La presse mondiale consacre un grand espace quotidien (de préférence des gros titres et des colonnes d'opinion) pour mettre en lumière toutes les difficultés rencontrées par le peuple vénézuélien. Ce faisant, il accuse toujours l'administration du président, Nicolas Maduro. Les journalistes, les leaders d'opinion, les chanteurs, les acteurs, les universitaires et les politiciens ont une grande influence sur les principaux médias du monde concernant le Venezuela. Mais cette obsession médiatique pour le pays des Caraïbes cache toujours une clé variable pour toute analyse minimalement rigoureuse : le blocus.
Comme c'est le cas depuis des décennies avec Cuba, le processus politique et la situation vénézuélienne sont jugés et critiqués comme si cette énorme variable n'existait pas. Ce n'est pas nouveau qu'un pays dont le gouvernement tente de faire une politique intérieure et étrangère indépendante et qui, de plus, critique le système capitaliste, soit brutalement bloqué. Cela arrive à Cuba depuis plus de 50 ans. C'est arrivé au gouvernement de Salvador Allende qui, depuis le début de son mandat, a dû faire face à un blocus économique international qui a provoqué le gel des ventes de cuivre à l'étranger. En fait, dans son discours de décembre 1972 devant les Nations Unies, Allende dénonce " le blocus financier et économique exercé par les Etats-Unis ". Le président Maduro l'a fait cette année lors de la 73e Assemblée générale des Nations unies.

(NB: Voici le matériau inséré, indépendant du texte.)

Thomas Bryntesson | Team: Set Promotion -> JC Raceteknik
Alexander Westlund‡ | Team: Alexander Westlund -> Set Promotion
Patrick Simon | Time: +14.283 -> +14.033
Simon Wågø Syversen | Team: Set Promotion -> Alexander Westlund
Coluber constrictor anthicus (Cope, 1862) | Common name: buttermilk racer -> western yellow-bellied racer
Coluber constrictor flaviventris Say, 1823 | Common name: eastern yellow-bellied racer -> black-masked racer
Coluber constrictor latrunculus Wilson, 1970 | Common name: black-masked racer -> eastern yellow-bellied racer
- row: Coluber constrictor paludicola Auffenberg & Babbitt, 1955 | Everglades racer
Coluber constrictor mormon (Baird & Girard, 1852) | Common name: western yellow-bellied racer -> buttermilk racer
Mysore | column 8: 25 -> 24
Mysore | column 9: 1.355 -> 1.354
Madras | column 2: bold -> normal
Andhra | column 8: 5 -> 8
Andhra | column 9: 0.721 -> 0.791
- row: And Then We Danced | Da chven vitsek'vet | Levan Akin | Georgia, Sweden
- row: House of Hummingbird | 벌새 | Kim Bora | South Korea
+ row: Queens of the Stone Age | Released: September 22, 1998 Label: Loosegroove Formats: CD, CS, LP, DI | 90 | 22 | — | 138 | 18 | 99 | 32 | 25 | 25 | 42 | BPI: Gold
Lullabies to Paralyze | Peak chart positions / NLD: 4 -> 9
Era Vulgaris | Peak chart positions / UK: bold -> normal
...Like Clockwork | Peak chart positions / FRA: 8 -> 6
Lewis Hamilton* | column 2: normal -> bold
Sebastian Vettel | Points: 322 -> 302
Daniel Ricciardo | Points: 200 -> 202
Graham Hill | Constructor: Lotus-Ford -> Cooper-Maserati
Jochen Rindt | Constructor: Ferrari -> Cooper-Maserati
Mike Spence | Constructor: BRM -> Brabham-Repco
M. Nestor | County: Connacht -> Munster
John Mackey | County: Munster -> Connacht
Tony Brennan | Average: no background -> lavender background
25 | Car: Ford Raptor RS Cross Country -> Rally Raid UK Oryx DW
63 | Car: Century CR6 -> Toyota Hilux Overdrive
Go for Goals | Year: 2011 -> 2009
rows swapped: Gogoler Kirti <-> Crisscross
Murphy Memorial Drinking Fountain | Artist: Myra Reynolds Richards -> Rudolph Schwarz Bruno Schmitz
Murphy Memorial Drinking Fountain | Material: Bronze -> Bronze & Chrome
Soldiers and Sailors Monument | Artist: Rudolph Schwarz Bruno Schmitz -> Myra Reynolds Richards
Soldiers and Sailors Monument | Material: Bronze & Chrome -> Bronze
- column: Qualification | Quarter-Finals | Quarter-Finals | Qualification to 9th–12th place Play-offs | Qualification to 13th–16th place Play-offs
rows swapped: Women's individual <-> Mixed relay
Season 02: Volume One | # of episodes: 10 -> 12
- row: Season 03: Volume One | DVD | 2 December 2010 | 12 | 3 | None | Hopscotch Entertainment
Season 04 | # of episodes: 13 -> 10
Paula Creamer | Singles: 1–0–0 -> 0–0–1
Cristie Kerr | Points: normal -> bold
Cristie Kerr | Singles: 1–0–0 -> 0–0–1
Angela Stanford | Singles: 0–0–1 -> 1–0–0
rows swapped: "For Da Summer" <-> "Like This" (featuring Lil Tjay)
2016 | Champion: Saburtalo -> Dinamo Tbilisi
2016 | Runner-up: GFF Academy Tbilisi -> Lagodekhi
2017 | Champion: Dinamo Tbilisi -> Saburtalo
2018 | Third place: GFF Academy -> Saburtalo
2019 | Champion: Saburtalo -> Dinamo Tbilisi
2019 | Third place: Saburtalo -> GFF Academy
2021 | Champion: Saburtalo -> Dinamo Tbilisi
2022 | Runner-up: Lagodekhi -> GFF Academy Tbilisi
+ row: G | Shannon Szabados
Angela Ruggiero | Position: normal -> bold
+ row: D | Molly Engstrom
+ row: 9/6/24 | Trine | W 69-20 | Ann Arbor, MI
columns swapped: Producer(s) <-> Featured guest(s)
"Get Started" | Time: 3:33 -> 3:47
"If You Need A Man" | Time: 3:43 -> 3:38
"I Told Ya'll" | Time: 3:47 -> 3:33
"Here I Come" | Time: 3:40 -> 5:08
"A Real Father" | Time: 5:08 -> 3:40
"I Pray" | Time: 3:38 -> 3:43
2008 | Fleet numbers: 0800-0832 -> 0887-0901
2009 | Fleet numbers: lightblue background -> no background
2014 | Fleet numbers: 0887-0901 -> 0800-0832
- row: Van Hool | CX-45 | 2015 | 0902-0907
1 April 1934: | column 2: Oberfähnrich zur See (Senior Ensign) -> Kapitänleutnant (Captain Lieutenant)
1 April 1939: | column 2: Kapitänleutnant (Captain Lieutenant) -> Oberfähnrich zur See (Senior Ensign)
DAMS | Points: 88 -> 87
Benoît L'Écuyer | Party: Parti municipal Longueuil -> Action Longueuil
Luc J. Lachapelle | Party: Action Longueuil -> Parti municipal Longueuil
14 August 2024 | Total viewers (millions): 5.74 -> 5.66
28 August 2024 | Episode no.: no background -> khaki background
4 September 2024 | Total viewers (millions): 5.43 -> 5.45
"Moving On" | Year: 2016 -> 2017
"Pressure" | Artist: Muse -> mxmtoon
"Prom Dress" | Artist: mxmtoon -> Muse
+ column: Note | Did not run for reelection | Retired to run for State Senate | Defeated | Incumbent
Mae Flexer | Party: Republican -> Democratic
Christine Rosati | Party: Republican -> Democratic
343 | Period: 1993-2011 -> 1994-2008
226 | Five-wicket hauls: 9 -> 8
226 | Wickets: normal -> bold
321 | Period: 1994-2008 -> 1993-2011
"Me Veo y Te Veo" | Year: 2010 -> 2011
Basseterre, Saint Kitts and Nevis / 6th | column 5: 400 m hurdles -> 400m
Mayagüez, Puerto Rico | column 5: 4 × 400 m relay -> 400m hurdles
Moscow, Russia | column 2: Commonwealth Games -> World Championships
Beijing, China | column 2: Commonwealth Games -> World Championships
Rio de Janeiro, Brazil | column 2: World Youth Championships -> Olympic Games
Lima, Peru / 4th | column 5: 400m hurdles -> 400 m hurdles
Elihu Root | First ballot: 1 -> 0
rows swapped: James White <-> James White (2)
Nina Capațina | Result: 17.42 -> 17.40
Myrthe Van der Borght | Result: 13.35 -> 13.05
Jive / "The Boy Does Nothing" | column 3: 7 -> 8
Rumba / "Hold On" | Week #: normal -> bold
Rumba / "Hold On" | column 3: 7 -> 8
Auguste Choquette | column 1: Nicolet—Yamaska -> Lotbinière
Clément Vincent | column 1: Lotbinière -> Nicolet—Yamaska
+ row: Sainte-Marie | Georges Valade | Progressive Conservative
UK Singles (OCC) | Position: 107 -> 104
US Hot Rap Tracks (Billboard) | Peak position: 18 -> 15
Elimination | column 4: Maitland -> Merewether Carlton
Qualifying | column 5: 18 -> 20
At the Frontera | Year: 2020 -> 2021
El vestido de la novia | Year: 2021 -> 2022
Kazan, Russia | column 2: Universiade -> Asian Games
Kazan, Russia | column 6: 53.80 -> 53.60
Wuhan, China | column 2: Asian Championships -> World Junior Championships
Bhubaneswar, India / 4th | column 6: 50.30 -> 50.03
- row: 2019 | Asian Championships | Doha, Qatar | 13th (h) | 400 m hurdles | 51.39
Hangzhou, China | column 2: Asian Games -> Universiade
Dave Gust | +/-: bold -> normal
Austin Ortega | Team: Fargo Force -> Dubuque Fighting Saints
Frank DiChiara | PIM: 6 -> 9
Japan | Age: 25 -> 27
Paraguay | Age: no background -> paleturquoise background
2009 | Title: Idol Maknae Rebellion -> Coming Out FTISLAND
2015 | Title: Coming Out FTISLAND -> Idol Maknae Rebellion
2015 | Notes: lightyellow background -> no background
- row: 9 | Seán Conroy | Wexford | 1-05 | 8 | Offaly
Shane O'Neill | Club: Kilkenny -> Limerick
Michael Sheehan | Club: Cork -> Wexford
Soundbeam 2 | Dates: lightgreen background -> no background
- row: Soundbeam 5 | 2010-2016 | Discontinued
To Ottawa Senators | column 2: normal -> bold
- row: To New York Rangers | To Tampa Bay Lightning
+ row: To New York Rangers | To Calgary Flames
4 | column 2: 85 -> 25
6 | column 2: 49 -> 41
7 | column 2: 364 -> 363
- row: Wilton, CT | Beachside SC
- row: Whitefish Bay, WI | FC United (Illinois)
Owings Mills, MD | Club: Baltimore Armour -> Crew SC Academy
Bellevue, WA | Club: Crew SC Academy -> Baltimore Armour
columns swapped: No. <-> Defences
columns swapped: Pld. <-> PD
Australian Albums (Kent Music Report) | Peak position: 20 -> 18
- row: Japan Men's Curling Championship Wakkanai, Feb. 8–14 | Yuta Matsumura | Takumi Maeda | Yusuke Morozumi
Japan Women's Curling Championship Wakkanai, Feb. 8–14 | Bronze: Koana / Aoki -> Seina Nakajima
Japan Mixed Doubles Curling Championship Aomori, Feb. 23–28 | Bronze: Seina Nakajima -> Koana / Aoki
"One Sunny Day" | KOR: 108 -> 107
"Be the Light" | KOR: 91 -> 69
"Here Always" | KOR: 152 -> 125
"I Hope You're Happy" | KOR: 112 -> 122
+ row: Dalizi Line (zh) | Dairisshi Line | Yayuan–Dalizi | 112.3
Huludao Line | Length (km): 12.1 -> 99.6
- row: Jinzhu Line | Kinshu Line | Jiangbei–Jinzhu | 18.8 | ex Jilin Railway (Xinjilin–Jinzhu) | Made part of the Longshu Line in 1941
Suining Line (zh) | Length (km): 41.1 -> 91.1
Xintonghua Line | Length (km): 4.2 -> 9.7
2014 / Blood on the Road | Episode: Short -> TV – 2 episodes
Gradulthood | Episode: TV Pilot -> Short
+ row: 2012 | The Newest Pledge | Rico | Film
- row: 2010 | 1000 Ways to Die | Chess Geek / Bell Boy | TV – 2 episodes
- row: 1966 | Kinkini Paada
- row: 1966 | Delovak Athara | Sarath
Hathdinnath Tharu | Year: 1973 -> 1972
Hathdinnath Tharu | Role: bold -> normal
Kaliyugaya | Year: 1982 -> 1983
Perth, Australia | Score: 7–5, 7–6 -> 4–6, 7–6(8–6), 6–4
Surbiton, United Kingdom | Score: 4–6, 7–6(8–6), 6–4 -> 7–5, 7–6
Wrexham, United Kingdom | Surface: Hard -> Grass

La stratégie est la même : bloquer politiquement et économiquement les pays dissidents (c'est-à-dire souverains) et cacher le blocus et ses conséquences à l'opinion publique mondiale par les médias. C'est arrivé à Cuba, au Chili et au Venezuela.
Cependant, dans chaque cas, le blocus acquiert des expressions et des modalités particulières. Dans le cas du Venezuela, on peut en distinguer quatre : 1) le blocus par des décrets extraterritoriaux, 2) le blocus par des intermédiaires, 3) le blocus par des agences de notation des risques et 4) le blocus de l'information promu par les entreprises de médias.
La première modalité a été formalisée le 9 mars 2015, lorsque Barack Obama a signé un décret exécutif déclarant le Venezuela " une menace inhabituelle et extraordinaire ". Littéralement, ce décret se lit comme suit : "Je vous informe par la présente que j'ai publié un décret déclarant une situation d'urgence nationale en ce qui concerne la menace inhabituelle et extraordinaire pour la sécurité nationale et la politique étrangère américaine représentée par la situation au Venezuela. Ce décret s'est étendu dans le temps et a étendu ses effets. En mai 2018, Donald Trump, en réponse à l'insolence de chavista de convoquer (encore une fois) des élections, a décrété des sanctions du département du Trésor pour interdire l'achat par les citoyens américains de toute dette publique vénézuélienne, y compris les comptes débiteurs. Parmi ces sanctions figurent la Banque centrale et la compagnie pétrolière publique PDVSA. A ce jour, le Venezuela ne peut pas utiliser le dollar comme monnaie internationale et ne peut négocier aucune transaction internationale à travers cette monnaie. Cela implique l'impossibilité de négocier la dette extérieure, puisque la plupart des contrats d'emprunt relèvent de la juridiction américaine.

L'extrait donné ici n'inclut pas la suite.